Hepatitis A virus, belonging to the family Picornaviridae, is a small round virus of size ranged from 32 to 37 nm with a positive single stranded RNA. The genome of HAV consists of one an open reading frame (ORF) which is classified into 3 parts that encode for capsid proteins as well as other nonstructural and structural components [7]. There is a total of 7 genogroups (GI-GVII) of which four genogroups (GI, GII, GIII and GVII) infect humans. The incubation period of HAV infection can be from 2-6 weeks with signs presenting in four phases. Unlike most human enteric viruses, the illness related to Hepatitis A also affects the liver [7]. More specifically, early symptoms of infection include vomiting, anorexia, and nausea with general fatigue followed by jaundice presenting 1–14 days after infection with the virus. The disease can last from 2-5 weeks and is typically milder symptoms in children than adults [26].

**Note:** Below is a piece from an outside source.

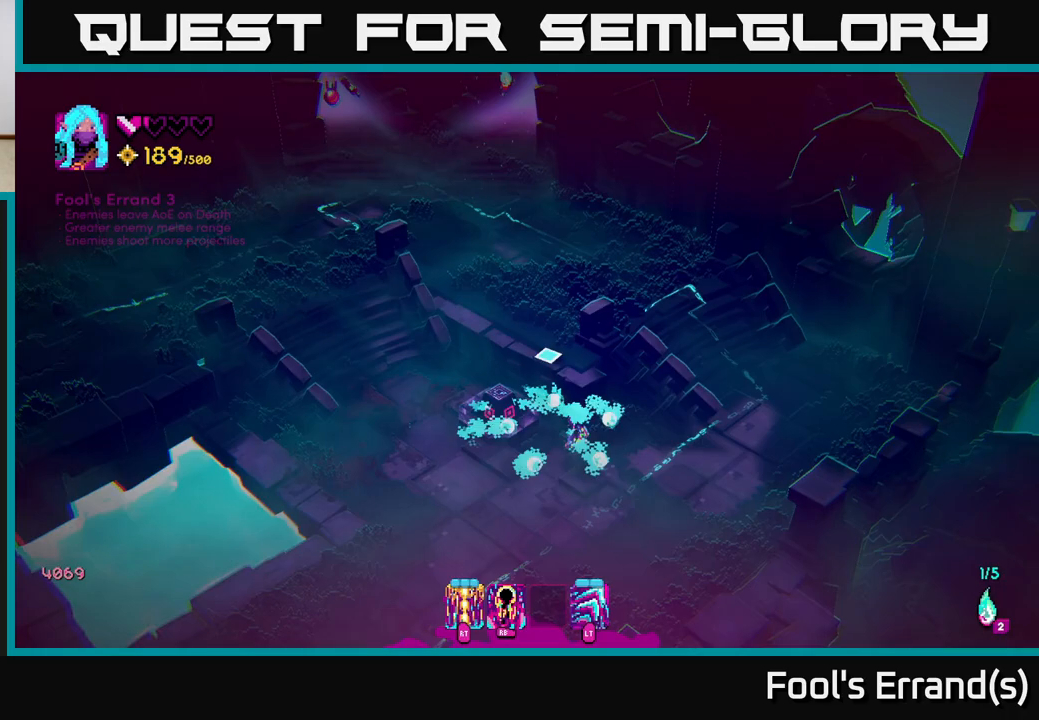
{"buttons": [], "left_stick": "up-right", "right_stick": "up-left", "events": [[50, "left_stick", "right"], [100, "right_stick", "up-left"], [400, "left_stick", "up-right"]]}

Globally, there are an estimated 200 million asymptomatic shedders and 1.4 million cases annually [27]. The prevalence of HAV in developed countries is low though there can be large susceptible populations in nonendemic regions where immunization participation is low. Sources of HAV infection within developed countries are commonly from fresh produce (e.g. soft red fruits and green onions) and bivalve mollusks (e.g. clams, oysters, and mussels) imported from areas with poor hygiene conditions or from travel to similar regions [28]. Actual foodborne cases are about 5% of total HAV infections with 41% being travel-related [29]. Globally, in 2010, the WHO reported that 90 000 people died due to hepatitis A illness with 30,000 of those deaths directly occurred due to contaminated food with to HAV [27].

Hepatitis E Virus

Hepatitis E, belonging to the Hepeviridae family, consisting of positive sense (+) and single-stranded RNA genome with a virion of size ranged from 27 to 34 nm [5]. Hepatitis E cannot be distinguished clinically from other forms of viral hepatitis, causing inflammation of the liver tissue leading to sever jaundice syndrome [5]. Hepatitis E virus has 4 genogroups (HEV A–D); however, only group HEV A infects humans, which is further classified into genotypes 1 through 4 are more often in developing areas whereas types 3 and 4 are observed more in developed areas —the latter have been related to zoonotic transmission [30]. The incubation period of HEV is 2 weeks to 2 months with illness lasting anywhere from 4-6 weeks. Although HEV infection is usually a self- limiting, it poses a high risk to pregnant women and their foetuses where the death rates can be up to 10% [31].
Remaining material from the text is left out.